Esa idea ha derivado en algo aún más perverso: creer que cualquiera puede enseñar, aunque no tenga vocación ni preparación. Cuando alguien se queda sin trabajo, piensa en dictar clase como un plan temporal; otros, desde el poder, lo hacen para contar sus anécdotas. Con la educación digital, las clases en línea se multiplican sin importar quién enseña. De hecho, ni siquiera se menciona cuando se ven las ofertas. Y así, poco a poco, el acto de enseñar termina reducido al simple hecho de hablar.

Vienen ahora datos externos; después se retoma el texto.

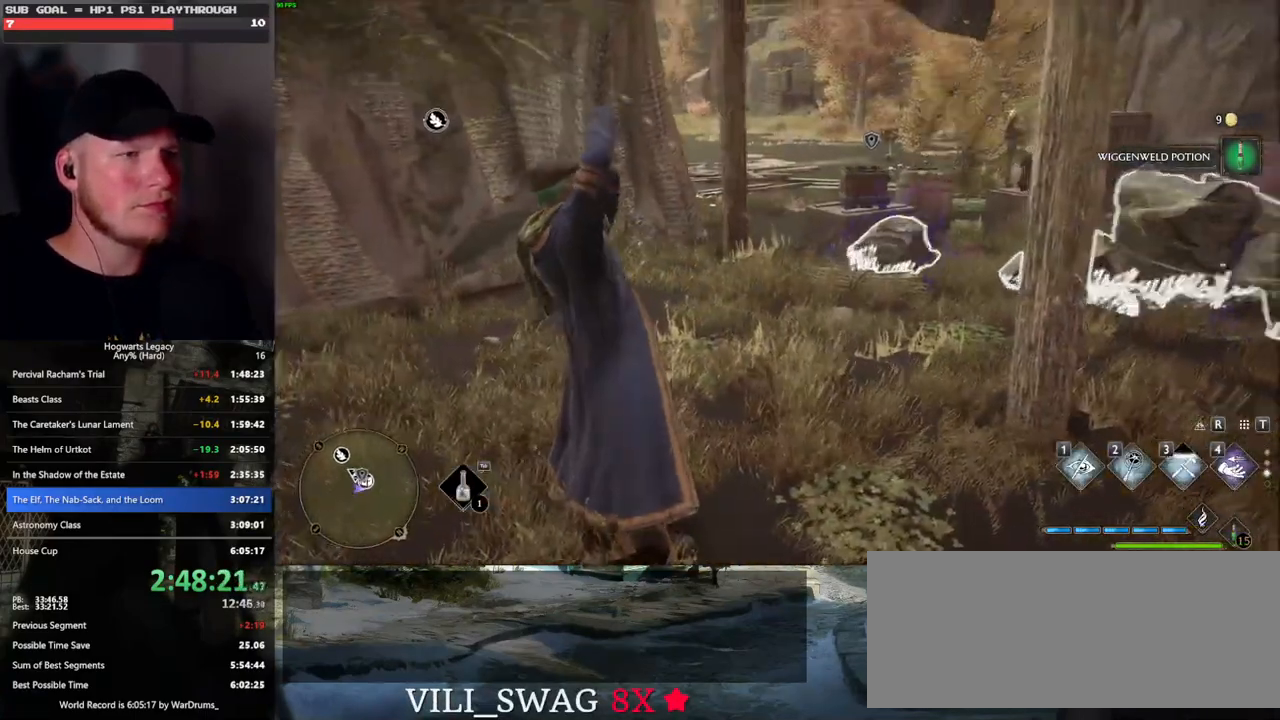
{"keys": ["w"], "mouse": [], "events": [[50, "w", "down"]]}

Y como en esta era ya nada sorprende, la nueva derivación es que la Procuraduría abrirá su propia universidad. Gregorio Eljach logró que la Cámara aprobara, en tiempo récord, la creación de la Universidad del Ministerio Público. En sus palabras, no será “una universidad como la tuya o la mía”, con edificios y salones, sino una “naturaleza jurídica” para expedir títulos mediante convenios. Una manera oscura de decir que ya no hace falta construir conocimiento: basta con administrarlo en papel.
Muy trendy, eso sí, el procurador. En Estados Unidos, Donald Trump propuso crear una American Academy: una universidad en línea, gratuita y financiada con impuestos, multas y demandas a los grandes fondos universitarios. En teoría, su objetivo era “corregir” los vicios ideológicos de la educación superior y construir una institución “libre de wokeness y yihadismo”. En apariencia, buscaba democratizar la educación; en realidad, pretendía controlarla, como todo en su estilo frontal y mesiánico.

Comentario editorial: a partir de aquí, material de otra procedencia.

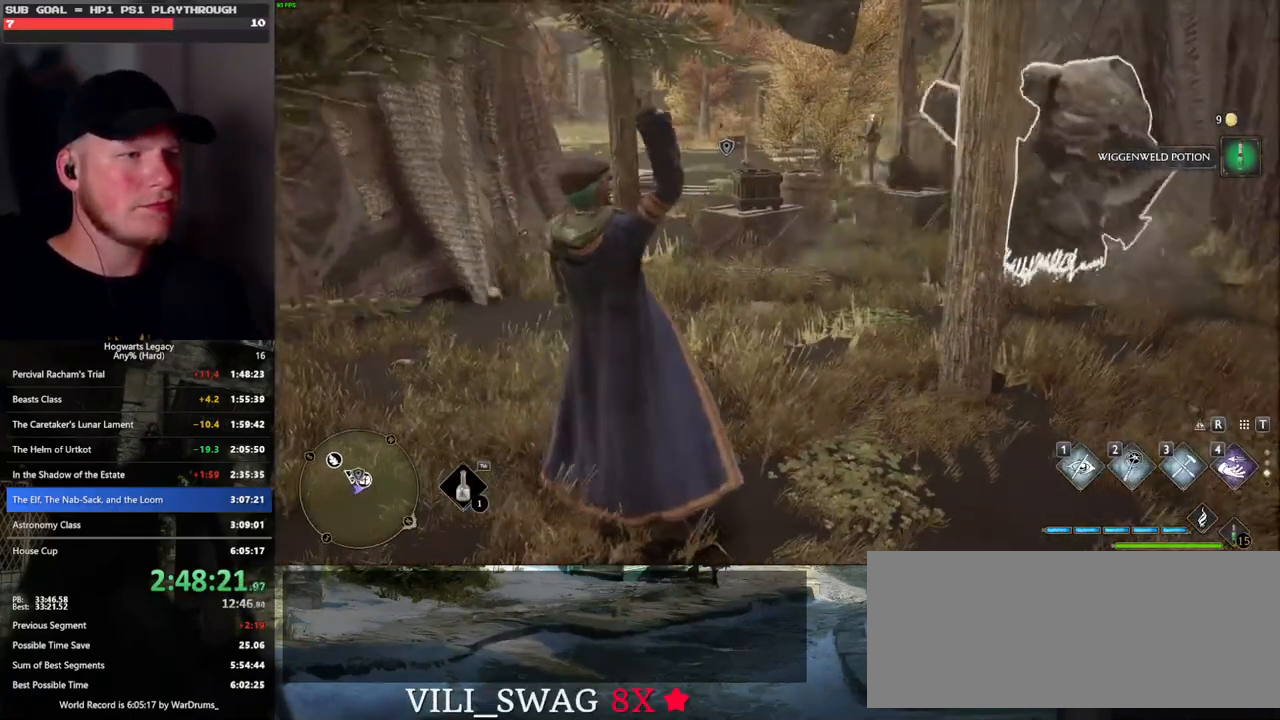
{"keys": ["w"], "mouse": [], "events": []}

El caso nuestro es semejante. Diluir la calidad de la universidad también es debilitarla. Una institución que nace como una oficina del Estado empieza ya vaciada de sentido. El valor de la universidad está en ser un espacio donde el saber se construye desde la libertad y no desde la obediencia. Si su estructura, financiamiento o misión están dictados por el poder político de turno, ya no busca la verdad, sino la conveniencia.
La ilusión de todo tirano es tener una universidad a la propia medida. La dificultad está en saber cuándo se cruza de la ilusión a la realidad. En las dictaduras latinoamericanas, como recordaba recientemente Mariana Mota, vicerrectora de la Universidad de Toronto, los militares no dudaban: entraban a las universidades, capturaban a los estudiantes y las cerraban. Hoy la aproximación es más sutil: asfixia financiera, trabas legislativas y dilución de la calidad. Cada uno de esos ataques, por separado, no parece mortal, pero juntos erosionan lentamente la fuerza de los centros de pensamiento hasta hacerlos caer de rodillas.
Por eso, todo ataque a la libertad de pensamiento o de expresión debe encender una alarma. Lo es en la prensa, siempre la primera en ser silenciada, y lo es en la universidad, su espejo y contraparte. Porque cuando una universidad pierde su filo crítico, la sociedad entera pierde su defensa. Y cuando se apaga la capacidad de imaginar y construir mundos distintos, no solo se empobrece el pensamiento: se cede, sin notarlo, el poder de decidir sobre la vida privada y colectiva.